In the past year, the knowledge gained from developing mobile capabilities has already been a major factor. The partnership with Google Mobile gave Digitas proprietary insight into how to help clients make the right investments in the mobile experience and found specific in ways that clients could change their mobile strategy through dedicating spending and building platforms that are more effective.

Digitas, a finely tuned machine, is an agency built for performance. But “performance is how you define it,” Lang says. For clients who are direct marketers, the definition is simple: Did you acquire the customer? But others have more complicated goals. “For some clients, it’s much more about changing the way consumers feel about a brand, engaging in dialogue or raising a hand for more information,” says Lang, adding, “everything we do has to perform.”

Those differences can be seen in the splendid, but very different way Digitas’ campaigns perform. Take for instance the effort on behalf of client Aflac to find a new voice for the duck. (The insurance company had fired Gilbert Gottfried, the previous voice of the duck, over insensitive comments the comedian made in the wake of the tsunami in Japan.) Aflac came to Digitas in crisis mode, and within 24 hours a campaign was going full-strength. With search leveraged to create an opportunistic moment, the campaign garnered nearly one billion media impressions, including both paid and earned media; a partnership with job search site Monster, which drove people to Aflac; and to the positive spin of the quest for a replacement quacker.

Compare that to the deep partnership Digitas spearheaded between client Delta and TED, the nonprofit devoted to “ideas worth spreading.” The partnership morphed into “Ideas in Flight,” harnessing the power (and goodwill surplus) of ted to change negative perceptions of airlines.

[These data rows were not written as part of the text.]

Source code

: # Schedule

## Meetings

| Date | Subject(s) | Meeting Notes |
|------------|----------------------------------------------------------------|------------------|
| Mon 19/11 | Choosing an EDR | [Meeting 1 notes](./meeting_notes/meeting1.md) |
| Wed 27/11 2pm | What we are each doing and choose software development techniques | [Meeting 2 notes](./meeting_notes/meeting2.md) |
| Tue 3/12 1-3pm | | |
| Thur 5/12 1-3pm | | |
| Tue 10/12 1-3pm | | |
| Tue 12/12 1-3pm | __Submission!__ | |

Kenneth Parks, Digitas’ executive director in Atlanta and Stamford, says this was the deepest partnership ted had participated in, and that their network of fellows and speakers, whom he refers to as “the tedsters” began brainstorming at ted Long Beach. The tedsters, says Parks, “took it on as a noble challenge: to try and fix the airline industry.” What they came up with was a Delta and ted sponsored co-creation platform where consumers could make real suggestions for change, which both ted and Delta would then shape into real improvements. The effort became one of the standout social branding campaigns of the year.

If it’s clicks you like, look no further than the campaign Digitas ran for client gm on YouTube this year. The effort garnered the highest one-day click volume in YouTube history and broke the paid search record the next day.

One way that Digitas has kept bobbing and moving is by staying out front of the In Front with the NewFront.  When Digitas held its first NewFront four years, Lang says, “a lot of people thought, ‘Well, this is pretty odd’ and they showed up out of curiosity and for a free drink.” But over the past couple of years the NewFront has become a premiere event for digital content, and one that includes many parts of the industry ecosystem. (If you are reading this, it’s a good bet you’ve been, and gotten more than a free drink.)

This past year the NewFront took center stage as one of the must-attend events of Internet Week, and positioned Digitas as an industry leader. “It’s actually become a part of the fabric of how we do business,” Lang says.

It’s another example of the way Digitas has showed vision and acted upon it. The partnerships, research initiatives and white papers become actionable strategy and plans. “We’re actually changing the way our clients are building their brands as well as their businesses,” Lang says. “We don’t just write about it; we do it.”